The Merian Survey: A Statistical Census of Bright Satellites of Milky Way Analogs
Authors
Yue Pan
Shany Danieli
Jenny E. Greene
Jiaxuan Li
Alexie Leauthaud
Erin Kado-Fong
Yifei Luo
Abby Mintz
Alyson Brooks
Song Huang
Annika H. G. Peter
Joy Bhattacharyya
Lee S. Kelvin
Abstract
We present a statistical census of bright, star-forming satellite galaxies around Milky Way (MW) analogs using the first data release of the Merian Survey. Our sample consists of 393 MW analogs with stellar masses $10^{10.5} < M_{\star, \rm host} < 10^{10.9} M_\odot$ at redshifts $0.07 < z < 0.09$, all central galaxies of their own dark matter halos. Using photometric selection -- including magnitude, color, angular size, photometric redshift, and size-mass cuts -- we identify 793 satellite candidates around these 393 hosts. Our selection leverages two medium-band filters targeting H$α$ and [O \textsc{iii}] emission, enabling a nearly complete sample of star-forming, Magellanic Clouds-like satellites with $M_{\star, \rm sat} \gtrsim 10^{8} M_\odot$. We find that $\sim80\%$ of hosts have 0-3 massive satellites, and $13\pm4\%$ have two satellites (similar to the MW). Satellite abundance correlates with total stellar mass, and we provide significantly improved statistics for the most massive satellites at $\log_{10}[M_{\star, \rm sat}/M_{\odot}] \gtrsim 10$. The completeness-corrected radial distribution is less centrally concentrated than an NFW profile.

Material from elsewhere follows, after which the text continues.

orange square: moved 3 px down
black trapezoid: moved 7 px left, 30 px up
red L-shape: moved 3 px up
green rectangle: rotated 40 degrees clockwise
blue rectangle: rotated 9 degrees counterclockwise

In contrast, the Milky Way satellites are more centrally concentrated than the 50\% richest Merian systems, but are broadly consistent with the 50\% most centrally concentrated Merian systems. Our results highlight the power of medium-band photometry for satellite identification and provide a key benchmark for studying satellite quenching, environmental effects, and hierarchical galaxy formation.